This project implements an Adaptive Compute system for LLMs on Apple Silicon using the MLX framework.
It intelligently routes user queries between a small model (1B) and a large model (8B) to optimize for both latency and intelligence. For complex tasks, it leverages Speculative Decoding to accelerate the 8B model's generation speed.
-
Smart Routing (Adaptive Compute)
- Uses Llama-3.2-1B as a router to classify user intent.
- Simple Queries: Handled instantly by the 1B model (Fast Mode).
- Complex Queries: Routed to the 8B model (Expert Mode).
-
Speculative Decoding (Speedup)
- When the 8B model is active, the 1B model acts as a "Drafter".
- This provides a ~1.5x to 1.7x speed boost compared to running the 8B model alone, without any loss in quality.
-
Hybrid Guardrails
- Combines LLM-based decision making with keyword-based safety checks to ensure coding tasks are always handled by the Expert model.
graph TD
A[User Input] --> B[Router /1B Model]
B -->|Classify Intent| C{Is Simple?}
C -- Yes --> D[Fast Mode: 1B Generates Answer]
C -- No --> E[Expert Mode: 8B + 1B Speculative]
B -.->|Drafting Support| E
D --> F[Final Output]
E --> F
- Hardware: Apple Silicon Mac (M1/M2/M3/M4)

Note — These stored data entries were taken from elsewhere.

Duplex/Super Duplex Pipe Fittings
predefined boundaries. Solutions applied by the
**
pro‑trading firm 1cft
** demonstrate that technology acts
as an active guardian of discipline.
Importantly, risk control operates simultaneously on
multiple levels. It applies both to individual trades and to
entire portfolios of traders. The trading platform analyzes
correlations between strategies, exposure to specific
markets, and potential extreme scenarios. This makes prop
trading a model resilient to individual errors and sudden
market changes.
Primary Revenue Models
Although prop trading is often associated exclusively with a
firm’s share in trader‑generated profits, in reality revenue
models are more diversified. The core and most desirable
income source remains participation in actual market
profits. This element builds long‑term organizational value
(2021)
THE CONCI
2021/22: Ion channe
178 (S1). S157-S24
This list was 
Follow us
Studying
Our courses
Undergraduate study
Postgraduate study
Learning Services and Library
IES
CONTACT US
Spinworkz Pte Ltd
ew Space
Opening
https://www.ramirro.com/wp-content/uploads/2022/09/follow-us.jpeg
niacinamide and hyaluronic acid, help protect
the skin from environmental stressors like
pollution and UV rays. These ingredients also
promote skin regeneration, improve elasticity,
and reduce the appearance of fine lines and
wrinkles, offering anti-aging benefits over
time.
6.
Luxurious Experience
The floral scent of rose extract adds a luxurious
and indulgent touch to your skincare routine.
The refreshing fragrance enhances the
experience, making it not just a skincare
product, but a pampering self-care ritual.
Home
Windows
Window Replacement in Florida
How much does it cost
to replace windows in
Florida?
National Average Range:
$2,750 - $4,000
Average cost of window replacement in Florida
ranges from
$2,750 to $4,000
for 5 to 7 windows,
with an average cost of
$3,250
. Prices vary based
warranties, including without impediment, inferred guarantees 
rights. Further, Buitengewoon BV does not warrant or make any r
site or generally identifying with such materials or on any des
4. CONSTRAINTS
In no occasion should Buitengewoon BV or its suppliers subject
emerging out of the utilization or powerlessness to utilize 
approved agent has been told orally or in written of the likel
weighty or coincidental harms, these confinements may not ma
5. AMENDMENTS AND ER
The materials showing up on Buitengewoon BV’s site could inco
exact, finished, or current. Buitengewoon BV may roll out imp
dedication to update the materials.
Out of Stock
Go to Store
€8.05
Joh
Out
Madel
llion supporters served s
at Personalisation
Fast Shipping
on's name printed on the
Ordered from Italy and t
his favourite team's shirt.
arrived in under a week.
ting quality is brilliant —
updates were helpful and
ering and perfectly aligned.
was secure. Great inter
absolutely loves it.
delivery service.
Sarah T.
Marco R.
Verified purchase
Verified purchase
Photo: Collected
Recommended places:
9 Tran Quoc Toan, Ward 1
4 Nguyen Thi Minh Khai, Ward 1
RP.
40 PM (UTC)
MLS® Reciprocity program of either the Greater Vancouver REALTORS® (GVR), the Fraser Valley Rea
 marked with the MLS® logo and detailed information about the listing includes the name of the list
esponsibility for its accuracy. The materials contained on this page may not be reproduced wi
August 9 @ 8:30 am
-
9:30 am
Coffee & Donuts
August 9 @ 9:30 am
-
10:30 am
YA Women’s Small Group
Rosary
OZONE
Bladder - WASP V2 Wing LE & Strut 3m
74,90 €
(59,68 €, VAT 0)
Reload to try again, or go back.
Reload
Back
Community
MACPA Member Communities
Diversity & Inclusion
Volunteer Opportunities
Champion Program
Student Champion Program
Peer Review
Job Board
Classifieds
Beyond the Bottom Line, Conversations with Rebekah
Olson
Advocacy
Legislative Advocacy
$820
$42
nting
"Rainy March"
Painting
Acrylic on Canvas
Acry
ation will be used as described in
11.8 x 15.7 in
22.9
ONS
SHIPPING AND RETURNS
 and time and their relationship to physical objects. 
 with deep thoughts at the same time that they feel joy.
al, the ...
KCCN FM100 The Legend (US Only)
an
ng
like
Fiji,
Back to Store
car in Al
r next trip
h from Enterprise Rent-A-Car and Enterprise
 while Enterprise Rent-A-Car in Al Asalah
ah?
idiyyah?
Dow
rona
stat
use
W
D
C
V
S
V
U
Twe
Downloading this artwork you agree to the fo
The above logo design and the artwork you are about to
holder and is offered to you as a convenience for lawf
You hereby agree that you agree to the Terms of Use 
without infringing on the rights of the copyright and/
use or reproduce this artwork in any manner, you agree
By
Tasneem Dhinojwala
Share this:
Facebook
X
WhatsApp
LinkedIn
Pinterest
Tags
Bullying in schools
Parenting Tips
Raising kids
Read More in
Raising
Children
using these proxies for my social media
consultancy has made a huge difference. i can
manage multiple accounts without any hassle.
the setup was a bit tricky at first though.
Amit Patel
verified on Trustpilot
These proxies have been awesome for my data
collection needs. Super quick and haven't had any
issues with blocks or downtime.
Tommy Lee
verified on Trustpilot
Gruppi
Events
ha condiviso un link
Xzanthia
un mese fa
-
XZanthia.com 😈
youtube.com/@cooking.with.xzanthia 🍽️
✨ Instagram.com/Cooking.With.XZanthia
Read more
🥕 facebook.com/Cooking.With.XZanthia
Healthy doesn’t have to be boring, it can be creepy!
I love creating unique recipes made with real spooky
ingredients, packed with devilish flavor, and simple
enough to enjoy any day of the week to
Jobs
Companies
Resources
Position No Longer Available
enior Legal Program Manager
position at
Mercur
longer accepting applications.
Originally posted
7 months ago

- Memory: Minimum 16GB Unified Memory recommended
- Software: Python 3.11+,
mlx-lm
- Clone this repository
git clone https://github.com/uqer1244/MLX-Smart-Router-Speculative-Decoding.git
cd mlx-smart-router
- Install dependencies
pip install mlx-lm
- Download Models You need to download the converted MLX models locally or use Hugging Face paths.
- Expert:
mlx-community/Meta-Llama-3.1-8B-Instruct-4bit - Router/Drafter:
mlx-community/Llama-3.2-1B-Instruct-4bit
Run the following commands to download the quantized models locally:
# Create model directory
mkdir -p mlx_models && cd mlx_models
# Download Expert (8B)
git clone https://huggingface.co/mlx-community/Meta-Llama-3.1-8B-Instruct-4bit
# Download Router (1B)
git clone https://huggingface.co/mlx-community/Llama-3.2-1B-Instruct-4bit
Update the model paths in test_speculative.py and run:
python test_speculative.py
| Mode | Task | Speed (TPS) | Note |
|---|---|---|---|
| Fast Mode | Simple Chat | 100+ | Processed by 1B |
| Standard | Coding | ~30 | 8B Only |
| Speculative | Coding | ~48 | 8B + 1B Draft |
Note: Speculative decoding achieves approximately 1.6x speedup on coding tasks by leveraging the 1B model's ability to predict common syntax patterns.
This project is licensed under the MIT License.